My previous post generated a lot of discussion on our internal email lists so I thought I’d post a follow-up encapsulating some of these points.
There are two things going on in these workbooks… data densification which allows the calculation engine to fill in empty cells; and domain padding which creates the empty cells for us in the first place.
The kind of domain padding used in this technique is what I call “explicit” domain padding – it’s triggered by the “show missing values” menu option and works for dates and numeric bins. That’s why we have to bin the PointID field – it would be great if we could do this directly on a numeric dimension but that’s not possible. Domain padding also occurs in a way I call “implicit” domain padding. This happens when you apply a table calculation over an addressing field that has different values in different partitions.

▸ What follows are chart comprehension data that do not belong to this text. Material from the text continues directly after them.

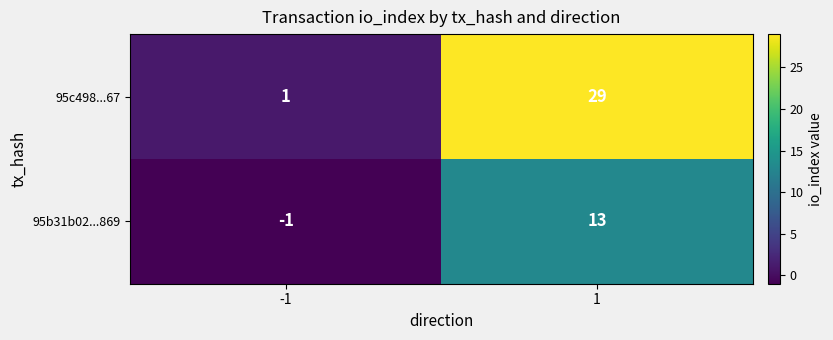

List the series in order of their overall mean, lowest first.

95b31b02...869, 95c498...67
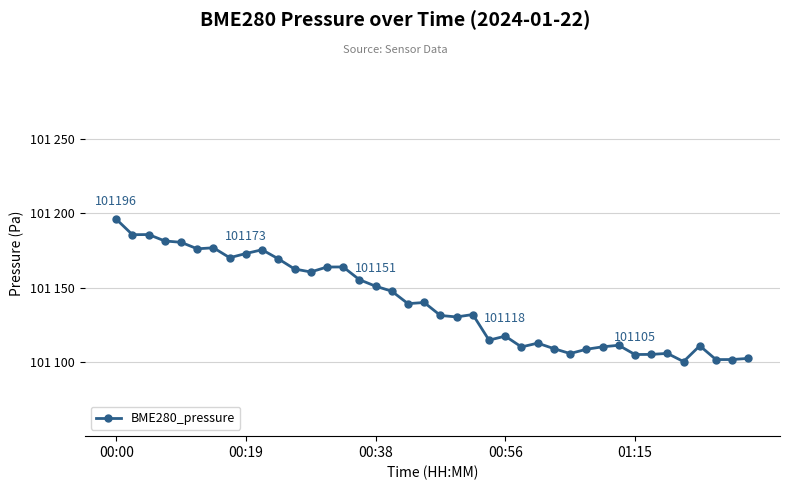

Is this an area chart (filled region under the line)?

No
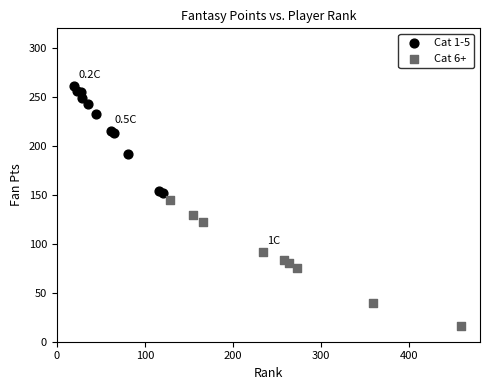

Which series contains the highest Y value?

Cat 1-5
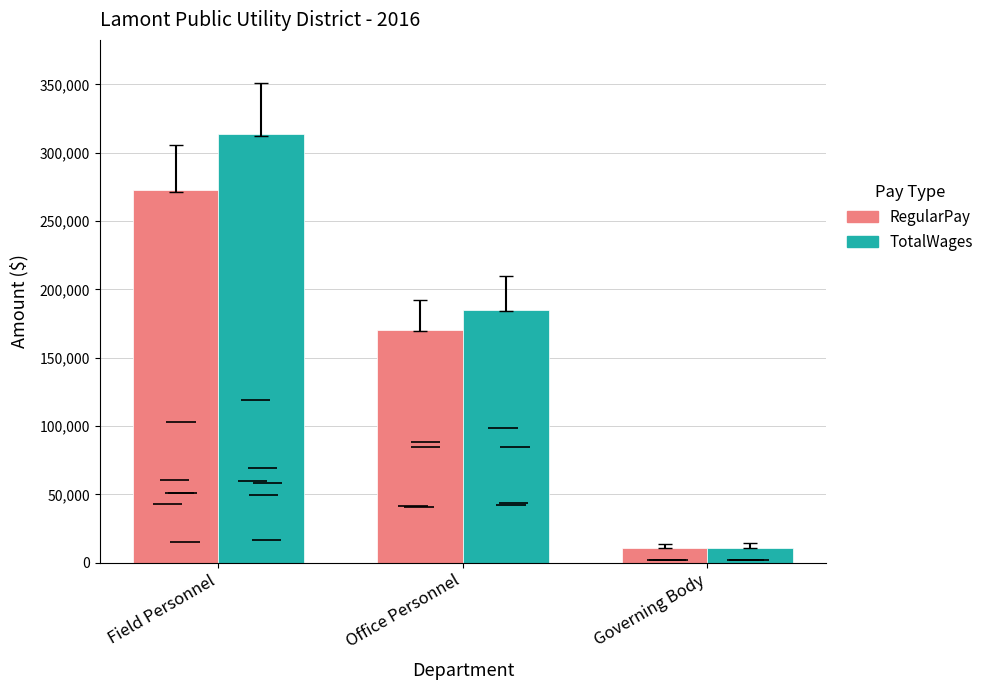

The TotalWages series shows 184584 at Office Personnel. True or false?

True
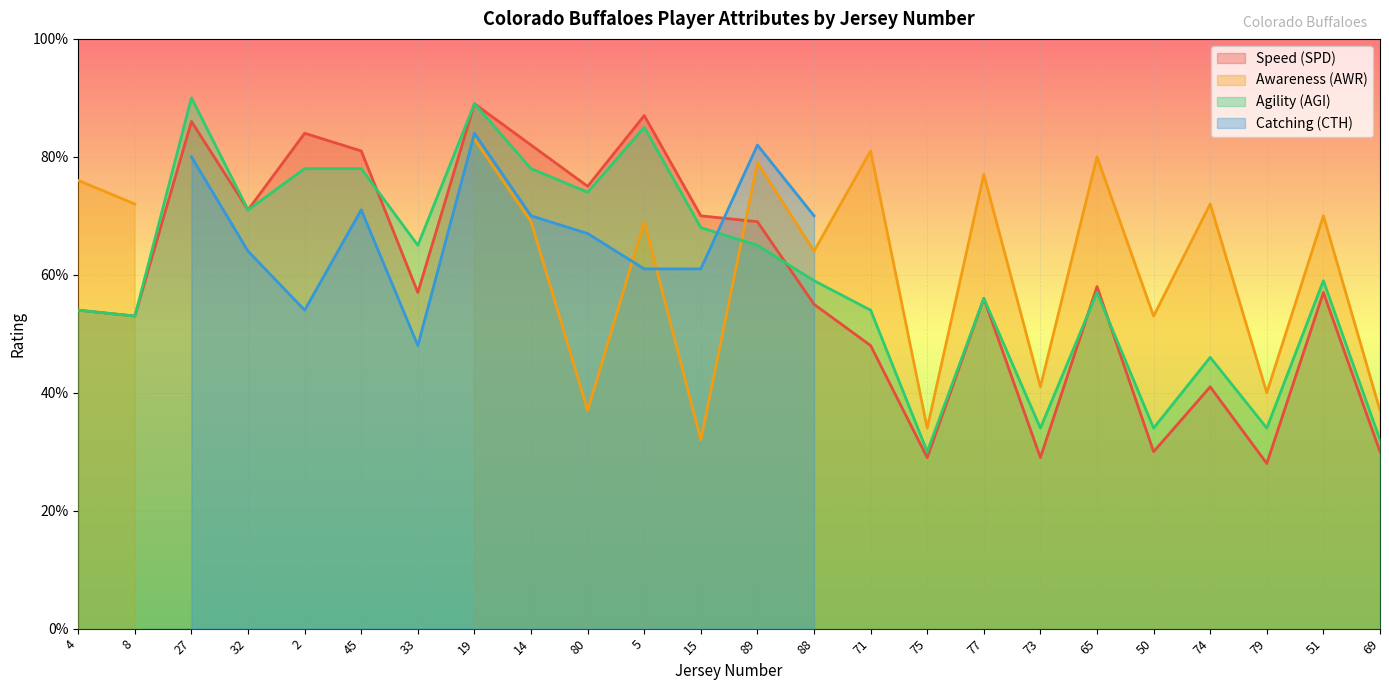

What is the difference between the Speed (SPD) values at 71 and 79?

20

To explain this better – consider the following data:
Note that neither A nor B has a complete year. By right-clicking on the date axis and selecting “show missing values” we trigger explicit domain padding:
You can see that the domain is completed for each category, showing the missing months. However there is no data densification happening at this point – the added cells are null. We can trigger implicit domain padding by simply creating a table calculation that is “compute using” on the inner dimension (in this case month):
I did not have to select “show missing values” but the compute engine filled those values in automatically. Note that in this case we are also seeing data densification as there are now values computed for those new cells.
You can find a workbook I used to test the different combinations here:
Explaining DomPaD and DataDens.twbx
To be honest at this point I understand explicit domain padding much better than I understand implicit (that’s still a bit hit and miss for me much like all table calcs are) but when you can harness this effectively it’s surprisingly useful.